## Task to complete
Give back the lines of the entries below exactly as written, from the first line to the line holding "## Correctness experiment (SHACL vs SPARQL)", both included, with the pictures omitted.

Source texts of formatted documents
== Segment start ==

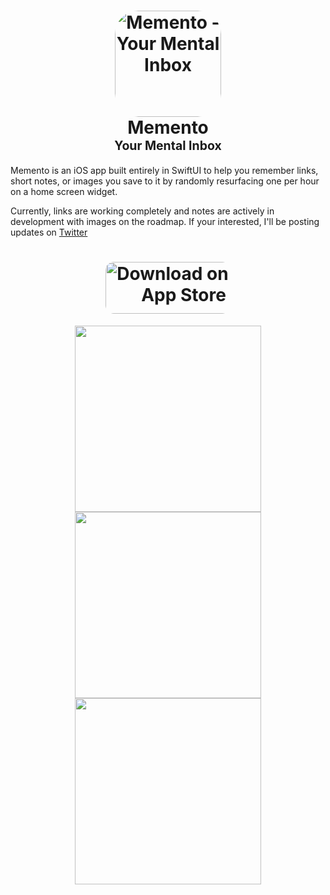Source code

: <h1 align="center">
    <a href="https://github.com/user-attachments/assets/0a0d9ed5-0967-4fdf-9463-ccd00edc3593" style="width: 170px; height: 170px; border-radius: 22%; overflow: hidden; display: inline-block; vertical-align: middle;"><img src="https://github.com/user-attachments/assets/0a0d9ed5-0967-4fdf-9463-ccd00edc3593" alt="Memento - Your Mental Inbox" style="width: 170px; height: 170px; border-radius: 22%; overflow: hidden; display: inline-block; vertical-align: middle;"></a>
    <br>
    <b>Memento</b>
    <br>
    <sub><sup>Your Mental Inbox</sup></sub>
    <br>
</h1>

<p>Memento is an iOS app built entirely in SwiftUI to help you remember links, short notes, or images you save to it by randomly resurfacing one per hour on a home screen widget.</p> 

<p>Currently, links are working completely and notes are actively in development with images on the roadmap. 
If your interested, I'll be posting updates on <a href="https://twitter.com/intent/follow?screen_name=knotbin">Twitter</a></p>

<h1 align="center">
    <a href="https://apps.apple.com/us/app/memento-your-mental-inbox/id6541765296?itsct=apps_box_badge&amp;itscg=30200" style="display: inline-block; overflow: hidden; border-radius: 13px; width: 200px; height: 83px;"><img src="https://tools.applemediaservices.com/api/badges/download-on-the-app-store/black/en-us?size=250x83&amp;releaseDate=1724112000" alt="Download on the App Store" style="border-radius: 13px; width: 250px; height: 83px;"></a>
</h1>

<div align="center"><img src="https://github.com/knotbin/memento/blob/main/.github/README/DeviceOne.png?raw=true" style="width:298px"> <img src="https://github.com/knotbin/memento/blob/main/.github/README/DeviceTwo.png?raw=true" style="width:298px"> <img src="https://github.com/knotbin/memento/blob/main/.github/README/DeviceThree.png?raw=true" style="width:298px"></div>
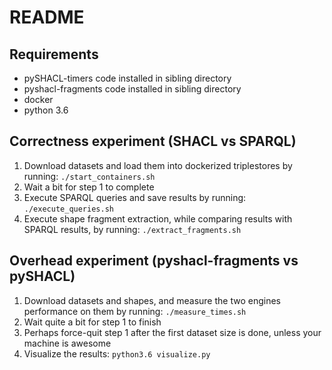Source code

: # README

## Requirements
- pySHACL-timers code installed in sibling directory
- pyshacl-fragments code installed in sibling directory
- docker
- python 3.6

## Correctness experiment (SHACL vs SPARQL)
1. Download datasets and load them into dockerized triplestores by running: `./start_containers.sh`
2. Wait a bit for step 1 to complete
3. Execute SPARQL queries and save results by running: `./execute_queries.sh`
4. Execute shape fragment extraction, while comparing results with SPARQL results, by running: `./extract_fragments.sh`

## Overhead experiment (pyshacl-fragments vs pySHACL)
1. Download datasets and shapes, and measure the two engines performance on them by running: `./measure_times.sh`
2. Wait quite a bit for step 1 to finish
3. Perhaps force-quit step 1 after the first dataset size is done, unless your machine is awesome
4. Visualize the results: `python3.6 visualize.py`
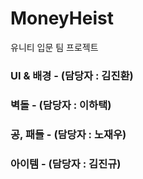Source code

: # MoneyHeist
 유니티 입문 팀 프로젝트

### UI & 배경 - (담당자 : 김진환)



### 벽돌 - (담당자 : 이하택)



### 공, 패들 - (담당자 : 노재우)



### 아이템 - (담당자 : 김진규)


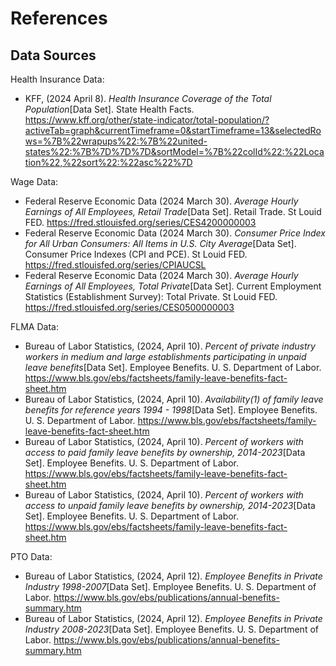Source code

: # References
## Data Sources
Health Insurance Data:
* KFF, (2024 April 8). _Health Insurance Coverage of the Total Population_[Data Set]. State Health Facts. https://www.kff.org/other/state-indicator/total-population/?activeTab=graph&currentTimeframe=0&startTimeframe=13&selectedRows=%7B%22wrapups%22:%7B%22united-states%22:%7B%7D%7D%7D&sortModel=%7B%22colId%22:%22Location%22,%22sort%22:%22asc%22%7D

Wage Data: 
* Federal Reserve Economic Data (2024 March 30). _Average Hourly Earnings of All Employees, Retail Trade_[Data Set]. Retail Trade. St Louid FED. https://fred.stlouisfed.org/series/CES4200000003
* Federal Reserve Economic Data (2024 March 30). _Consumer Price Index for All Urban Consumers: All Items in U.S. City Average_[Data Set]. Consumer Price Indexes (CPI and PCE). St Louid FED. https://fred.stlouisfed.org/series/CPIAUCSL
* Federal Reserve Economic Data (2024 March 30). _Average Hourly Earnings of All Employees, Total Private_[Data Set]. Current Employment Statistics (Establishment Survey): Total Private. St Louid FED. https://fred.stlouisfed.org/series/CES0500000003

FLMA Data: 
* Bureau of Labor Statistics, (2024, April 10). _Percent of private industry workers in medium and large establishments participating in unpaid leave benefits_[Data Set]. Employee Benefits. U. S. Department of Labor. https://www.bls.gov/ebs/factsheets/family-leave-benefits-fact-sheet.htm
* Bureau of Labor Statistics, (2024, April 10). _Availability(1) of family leave benefits for reference years 1994 - 1998_[Data Set]. Employee Benefits. U. S. Department of Labor. https://www.bls.gov/ebs/factsheets/family-leave-benefits-fact-sheet.htm
* Bureau of Labor Statistics, (2024, April 10). _Percent of workers with access to paid family leave benefits by ownership, 2014-2023_[Data Set]. Employee Benefits. U. S. Department of Labor. https://www.bls.gov/ebs/factsheets/family-leave-benefits-fact-sheet.htm
* Bureau of Labor Statistics, (2024, April 10). _Percent of workers with access to unpaid family leave benefits by ownership, 2014-2023_[Data Set]. Employee Benefits. U. S. Department of Labor. https://www.bls.gov/ebs/factsheets/family-leave-benefits-fact-sheet.htm
  
PTO Data: 
* Bureau of Labor Statistics, (2024, April 12). _Employee Benefits in Private Industry 1998-2007_[Data Set]. Employee Benefits. U. S. Department of Labor. https://www.bls.gov/ebs/publications/annual-benefits-summary.htm
* Bureau of Labor Statistics, (2024, April 12). _Employee Benefits in Private Industry 2008-2023_[Data Set]. Employee Benefits. U. S. Department of Labor. https://www.bls.gov/ebs/publications/annual-benefits-summary.htm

== Segment end ==

## Problem solution
Source code

: <h1 align="center">
    <a href="https://github.com/user-attachments/assets/0a0d9ed5-0967-4fdf-9463-ccd00edc3593" style="width: 170px; height: 170px; border-radius: 22%; overflow: hidden; display: inline-block; vertical-align: middle;"><img src="https://github.com/user-attachments/assets/0a0d9ed5-0967-4fdf-9463-ccd00edc3593" alt="Memento - Your Mental Inbox" style="width: 170px; height: 170px; border-radius: 22%; overflow: hidden; display: inline-block; vertical-align: middle;"></a>
    <br>
    <b>Memento</b>
    <br>
    <sub><sup>Your Mental Inbox</sup></sub>
    <br>
</h1>

<p>Memento is an iOS app built entirely in SwiftUI to help you remember links, short notes, or images you save to it by randomly resurfacing one per hour on a home screen widget.</p> 

<p>Currently, links are working completely and notes are actively in development with images on the roadmap. 
If your interested, I'll be posting updates on <a href="https://twitter.com/intent/follow?screen_name=knotbin">Twitter</a></p>

<h1 align="center">
    <a href="https://apps.apple.com/us/app/memento-your-mental-inbox/id6541765296?itsct=apps_box_badge&amp;itscg=30200" style="display: inline-block; overflow: hidden; border-radius: 13px; width: 200px; height: 83px;"><img src="https://tools.applemediaservices.com/api/badges/download-on-the-app-store/black/en-us?size=250x83&amp;releaseDate=1724112000" alt="Download on the App Store" style="border-radius: 13px; width: 250px; height: 83px;"></a>
</h1>

<div align="center"><img src="https://github.com/knotbin/memento/blob/main/.github/README/DeviceOne.png?raw=true" style="width:298px"> <img src="https://github.com/knotbin/memento/blob/main/.github/README/DeviceTwo.png?raw=true" style="width:298px"> <img src="https://github.com/knotbin/memento/blob/main/.github/README/DeviceThree.png?raw=true" style="width:298px"></div>
Source code

: # README

## Requirements
- pySHACL-timers code installed in sibling directory
- pyshacl-fragments code installed in sibling directory
- docker
- python 3.6

## Correctness experiment (SHACL vs SPARQL)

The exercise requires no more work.